▶ **Dataset entries**:

********************

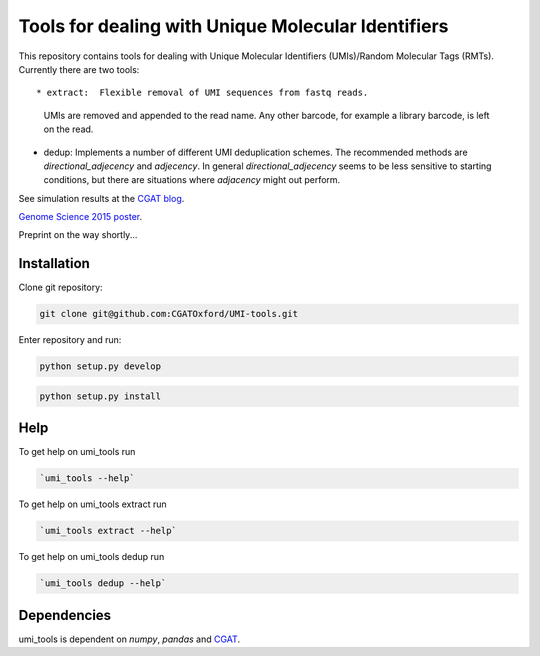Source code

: Tools for dealing with Unique Molecular Identifiers
====================================================

This repository contains tools for dealing with Unique Molecular Identifiers (UMIs)/Random Molecular Tags (RMTs). Currently there are two tools::

* extract:  Flexible removal of UMI sequences from fastq reads.
  UMIs are removed and appended to the read name. Any other barcode, for
  example a library barcode, is left on the read.

* dedup:  Implements a number of different UMI deduplication schemes. 
  The recommended methods are `directional_adjecency` and `adjecency`. In general 
  `directional_adjecency` seems to be less sensitive to starting conditions, but there 
  are situations where `adjacency` might out perform.

See simulation results at the `CGAT blog <https://cgatoxford.wordpress.com/2015/08/14/unique-molecular-identifiers-the-problem-the-solution-and-the-proof/>`_.

`Genome Science 2015 poster <http://f1000research.com/posters/4-728>`_.

Preprint on the way shortly...

Installation
------------

Clone git repository:

.. code:: bash

   git clone git@github.com:CGATOxford/UMI-tools.git

Enter repository and run:

.. code:: bash

   python setup.py develop

.. code:: bash

   python setup.py install


Help
----- 

To get help on umi_tools run

.. code:: bash

   `umi_tools --help`

To get help on umi_tools extract run

.. code:: bash

   `umi_tools extract --help`

To get help on umi_tools dedup run

.. code:: bash

   `umi_tools dedup --help`


Dependencies
------------
umi_tools is dependent on `numpy`, `pandas` and `CGAT <https://www.cgat.org/downloads/public/cgat/documentation/cgat.html#cgat>`_.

********************

▶ **Required action**: Copy the entries above exactly, but only from the line holding "Science 2015 poster" through the line holding "python setup.py install", both included.

▶ **Your solution**:
`Genome Science 2015 poster <http://f1000research.com/posters/4-728>`_.

Preprint on the way shortly...

Installation
------------

Clone git repository:

.. code:: bash

   git clone git@github.com:CGATOxford/UMI-tools.git

Enter repository and run:

.. code:: bash

   python setup.py develop

.. code:: bash

   python setup.py install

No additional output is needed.